A report by Amnesty International published last week accused the Syrian government of committing war crimes against the 163,000 people living under siege in Douma and other towns in the Eastern Ghouta agricultural belt around Damascus.
Between January and June 2015, government forces carried out at least 60 aerial attacks on the area, killing some 500 civilians, the report said.
The international community has also strongly condemned the air raids.
- Staffan de Mistura described the attacks as "unacceptable in any circumstances"
- The European Union said "Syria has already become the world's largest humanitarian crisis", and urged the warring parties to respect international law
- US State Department spokesman John Kirby said President Assad had "no legitimacy to lead the Syrian people"
Mr O'Brien also condemned rival armed groups for cutting off the water supply in Damascus and Aleppo in recent days, affecting at least seven million people.

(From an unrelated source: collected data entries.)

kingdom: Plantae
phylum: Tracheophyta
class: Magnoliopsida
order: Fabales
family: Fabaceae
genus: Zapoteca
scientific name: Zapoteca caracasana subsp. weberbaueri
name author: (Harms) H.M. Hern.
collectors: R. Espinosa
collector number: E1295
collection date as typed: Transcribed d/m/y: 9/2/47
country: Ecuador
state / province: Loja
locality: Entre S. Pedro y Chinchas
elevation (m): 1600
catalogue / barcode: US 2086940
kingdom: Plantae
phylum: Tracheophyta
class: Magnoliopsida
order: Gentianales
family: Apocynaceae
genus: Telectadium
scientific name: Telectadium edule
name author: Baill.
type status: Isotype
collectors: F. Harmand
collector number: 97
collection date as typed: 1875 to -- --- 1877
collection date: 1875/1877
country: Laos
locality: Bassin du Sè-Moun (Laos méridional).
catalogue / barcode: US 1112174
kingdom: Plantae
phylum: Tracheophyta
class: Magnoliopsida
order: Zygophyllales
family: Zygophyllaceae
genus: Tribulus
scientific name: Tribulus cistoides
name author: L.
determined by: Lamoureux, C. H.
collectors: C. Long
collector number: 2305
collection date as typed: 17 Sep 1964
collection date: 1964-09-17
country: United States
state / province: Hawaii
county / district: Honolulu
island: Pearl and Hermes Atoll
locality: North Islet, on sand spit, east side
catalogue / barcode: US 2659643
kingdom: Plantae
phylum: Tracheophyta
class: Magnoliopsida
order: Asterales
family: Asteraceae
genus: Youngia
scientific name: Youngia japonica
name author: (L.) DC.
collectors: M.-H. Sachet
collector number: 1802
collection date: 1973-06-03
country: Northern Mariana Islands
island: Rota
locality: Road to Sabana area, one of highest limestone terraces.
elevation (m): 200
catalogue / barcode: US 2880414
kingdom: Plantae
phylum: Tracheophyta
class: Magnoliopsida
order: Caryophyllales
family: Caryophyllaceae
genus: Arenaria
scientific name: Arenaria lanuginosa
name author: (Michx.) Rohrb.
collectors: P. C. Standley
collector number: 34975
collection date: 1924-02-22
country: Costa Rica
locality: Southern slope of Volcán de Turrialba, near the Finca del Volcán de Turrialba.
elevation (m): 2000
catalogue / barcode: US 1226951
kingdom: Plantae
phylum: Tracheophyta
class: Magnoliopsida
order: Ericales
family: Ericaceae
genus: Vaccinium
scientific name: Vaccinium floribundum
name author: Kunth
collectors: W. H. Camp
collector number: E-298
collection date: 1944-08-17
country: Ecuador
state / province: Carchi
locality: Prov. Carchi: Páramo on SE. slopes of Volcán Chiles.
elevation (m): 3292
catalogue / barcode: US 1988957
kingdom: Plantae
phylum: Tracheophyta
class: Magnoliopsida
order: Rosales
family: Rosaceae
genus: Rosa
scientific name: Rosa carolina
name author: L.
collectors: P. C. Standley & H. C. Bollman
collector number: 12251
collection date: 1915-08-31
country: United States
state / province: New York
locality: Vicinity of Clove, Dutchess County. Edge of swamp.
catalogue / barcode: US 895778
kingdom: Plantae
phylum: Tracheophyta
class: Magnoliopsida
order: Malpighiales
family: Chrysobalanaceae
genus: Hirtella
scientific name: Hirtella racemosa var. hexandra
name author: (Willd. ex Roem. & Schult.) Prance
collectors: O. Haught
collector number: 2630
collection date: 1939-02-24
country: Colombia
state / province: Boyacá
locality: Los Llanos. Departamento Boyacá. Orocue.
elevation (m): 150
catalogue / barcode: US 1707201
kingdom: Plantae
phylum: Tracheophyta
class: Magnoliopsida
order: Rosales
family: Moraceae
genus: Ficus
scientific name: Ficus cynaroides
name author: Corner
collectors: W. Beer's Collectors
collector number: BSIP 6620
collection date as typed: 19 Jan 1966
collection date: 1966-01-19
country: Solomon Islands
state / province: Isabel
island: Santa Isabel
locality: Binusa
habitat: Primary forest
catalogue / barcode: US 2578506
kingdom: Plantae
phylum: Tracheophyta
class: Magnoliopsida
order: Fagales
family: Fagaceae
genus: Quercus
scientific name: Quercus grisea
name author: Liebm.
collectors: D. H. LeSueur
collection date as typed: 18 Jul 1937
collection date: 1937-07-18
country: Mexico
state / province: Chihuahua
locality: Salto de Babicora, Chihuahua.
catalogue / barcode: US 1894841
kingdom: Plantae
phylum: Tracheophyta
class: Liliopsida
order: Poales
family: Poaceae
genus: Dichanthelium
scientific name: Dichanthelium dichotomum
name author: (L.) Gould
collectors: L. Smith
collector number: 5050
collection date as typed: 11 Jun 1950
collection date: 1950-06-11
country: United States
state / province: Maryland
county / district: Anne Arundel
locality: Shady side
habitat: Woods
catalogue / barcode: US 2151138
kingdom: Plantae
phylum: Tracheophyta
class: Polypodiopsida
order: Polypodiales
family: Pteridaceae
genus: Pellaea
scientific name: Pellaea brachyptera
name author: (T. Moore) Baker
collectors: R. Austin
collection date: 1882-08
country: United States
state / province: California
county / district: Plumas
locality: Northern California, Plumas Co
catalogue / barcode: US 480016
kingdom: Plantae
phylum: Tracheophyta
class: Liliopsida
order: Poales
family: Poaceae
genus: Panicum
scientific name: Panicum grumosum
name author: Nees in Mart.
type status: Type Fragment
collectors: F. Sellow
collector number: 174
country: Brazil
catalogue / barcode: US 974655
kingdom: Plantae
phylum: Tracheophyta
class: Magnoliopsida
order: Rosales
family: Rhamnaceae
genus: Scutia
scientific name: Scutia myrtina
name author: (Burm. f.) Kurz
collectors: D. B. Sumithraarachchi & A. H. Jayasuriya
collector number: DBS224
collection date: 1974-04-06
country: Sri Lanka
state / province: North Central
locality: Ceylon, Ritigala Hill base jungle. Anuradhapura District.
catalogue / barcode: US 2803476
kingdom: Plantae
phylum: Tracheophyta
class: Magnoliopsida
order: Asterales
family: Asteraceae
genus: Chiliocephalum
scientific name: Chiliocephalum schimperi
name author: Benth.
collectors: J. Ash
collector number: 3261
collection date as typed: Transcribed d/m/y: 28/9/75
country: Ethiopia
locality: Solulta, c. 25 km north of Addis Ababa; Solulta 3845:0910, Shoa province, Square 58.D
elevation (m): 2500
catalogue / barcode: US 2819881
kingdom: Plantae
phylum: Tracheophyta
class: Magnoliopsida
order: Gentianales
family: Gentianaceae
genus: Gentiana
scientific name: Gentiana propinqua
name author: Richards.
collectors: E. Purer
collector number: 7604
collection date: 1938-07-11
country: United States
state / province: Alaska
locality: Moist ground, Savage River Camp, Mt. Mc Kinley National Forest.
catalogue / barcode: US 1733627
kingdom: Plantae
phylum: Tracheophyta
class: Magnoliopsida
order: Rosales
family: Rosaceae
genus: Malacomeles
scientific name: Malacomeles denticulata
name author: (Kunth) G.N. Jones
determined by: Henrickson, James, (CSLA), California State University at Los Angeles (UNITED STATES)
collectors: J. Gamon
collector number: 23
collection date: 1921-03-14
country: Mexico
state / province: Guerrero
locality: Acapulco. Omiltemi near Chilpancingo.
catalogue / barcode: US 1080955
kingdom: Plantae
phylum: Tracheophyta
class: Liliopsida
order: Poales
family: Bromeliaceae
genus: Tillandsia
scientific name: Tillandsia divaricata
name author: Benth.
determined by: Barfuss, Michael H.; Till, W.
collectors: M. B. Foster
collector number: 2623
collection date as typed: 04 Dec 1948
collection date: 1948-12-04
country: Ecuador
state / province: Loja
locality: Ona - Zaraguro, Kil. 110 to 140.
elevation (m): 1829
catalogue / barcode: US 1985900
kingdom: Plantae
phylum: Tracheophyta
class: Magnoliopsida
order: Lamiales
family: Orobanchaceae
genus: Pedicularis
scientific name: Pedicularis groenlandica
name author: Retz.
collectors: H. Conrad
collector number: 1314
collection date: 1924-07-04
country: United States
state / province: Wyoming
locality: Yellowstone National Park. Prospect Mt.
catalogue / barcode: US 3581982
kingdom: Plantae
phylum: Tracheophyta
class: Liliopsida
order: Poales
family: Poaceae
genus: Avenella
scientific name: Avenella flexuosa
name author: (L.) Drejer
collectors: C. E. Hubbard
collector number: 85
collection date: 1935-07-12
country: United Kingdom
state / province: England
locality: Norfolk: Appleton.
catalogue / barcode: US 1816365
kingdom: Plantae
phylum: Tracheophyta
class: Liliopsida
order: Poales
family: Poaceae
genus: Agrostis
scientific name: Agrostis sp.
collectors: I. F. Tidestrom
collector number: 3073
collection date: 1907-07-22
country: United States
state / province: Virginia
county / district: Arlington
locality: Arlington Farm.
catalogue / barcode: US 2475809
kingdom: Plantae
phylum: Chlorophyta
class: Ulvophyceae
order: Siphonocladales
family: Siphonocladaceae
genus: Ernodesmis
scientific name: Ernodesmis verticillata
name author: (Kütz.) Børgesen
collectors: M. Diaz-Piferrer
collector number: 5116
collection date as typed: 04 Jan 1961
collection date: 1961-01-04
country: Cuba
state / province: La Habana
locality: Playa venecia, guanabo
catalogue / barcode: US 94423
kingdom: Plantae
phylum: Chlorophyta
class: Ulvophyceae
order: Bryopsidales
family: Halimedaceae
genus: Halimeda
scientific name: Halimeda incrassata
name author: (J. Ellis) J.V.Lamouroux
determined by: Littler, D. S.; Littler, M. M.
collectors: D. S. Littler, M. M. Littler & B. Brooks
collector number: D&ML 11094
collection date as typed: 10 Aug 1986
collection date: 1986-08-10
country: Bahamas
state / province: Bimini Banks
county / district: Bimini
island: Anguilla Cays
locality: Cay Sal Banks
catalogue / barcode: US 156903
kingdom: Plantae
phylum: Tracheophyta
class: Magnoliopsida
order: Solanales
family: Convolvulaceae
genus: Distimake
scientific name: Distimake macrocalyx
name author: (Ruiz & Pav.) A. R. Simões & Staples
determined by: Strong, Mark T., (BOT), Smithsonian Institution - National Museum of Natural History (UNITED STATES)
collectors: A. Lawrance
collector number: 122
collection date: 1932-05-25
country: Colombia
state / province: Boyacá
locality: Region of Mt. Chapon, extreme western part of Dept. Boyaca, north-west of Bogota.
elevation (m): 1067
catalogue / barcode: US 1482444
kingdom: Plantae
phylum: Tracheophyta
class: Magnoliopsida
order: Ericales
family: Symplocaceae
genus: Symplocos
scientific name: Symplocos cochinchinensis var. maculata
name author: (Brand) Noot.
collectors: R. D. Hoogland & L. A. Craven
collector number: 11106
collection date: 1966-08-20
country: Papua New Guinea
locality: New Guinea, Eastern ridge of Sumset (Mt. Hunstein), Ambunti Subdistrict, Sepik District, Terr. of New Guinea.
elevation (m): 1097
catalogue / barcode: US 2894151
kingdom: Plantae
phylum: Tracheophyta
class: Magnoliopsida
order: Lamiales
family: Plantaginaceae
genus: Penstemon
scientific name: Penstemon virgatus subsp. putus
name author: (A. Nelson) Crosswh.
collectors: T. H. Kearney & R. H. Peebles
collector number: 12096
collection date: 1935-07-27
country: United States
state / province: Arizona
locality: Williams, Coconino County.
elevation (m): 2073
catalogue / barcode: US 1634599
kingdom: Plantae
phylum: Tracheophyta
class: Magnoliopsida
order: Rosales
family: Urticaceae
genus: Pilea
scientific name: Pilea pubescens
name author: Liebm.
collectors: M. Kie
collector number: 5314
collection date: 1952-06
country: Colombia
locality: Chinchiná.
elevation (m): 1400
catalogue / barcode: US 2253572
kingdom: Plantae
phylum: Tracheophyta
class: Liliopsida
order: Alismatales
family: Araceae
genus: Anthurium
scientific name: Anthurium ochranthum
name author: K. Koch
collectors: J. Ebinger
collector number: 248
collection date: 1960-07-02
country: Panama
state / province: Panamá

"It is unacceptable for those engaged in conflict to use access to water and other services as a weapon of war," he said.
The British diplomat noted that the UN and its partners were providing assistance to millions of Syrians in need, but he added: "I remain extremely concerned for the welfare of the 4.6 million people stuck in hard-to-reach and besieged areas."
He also expressed concern at the lack of funding for the humanitarian operation in Syria and its neighbours, which is less than 30% funded.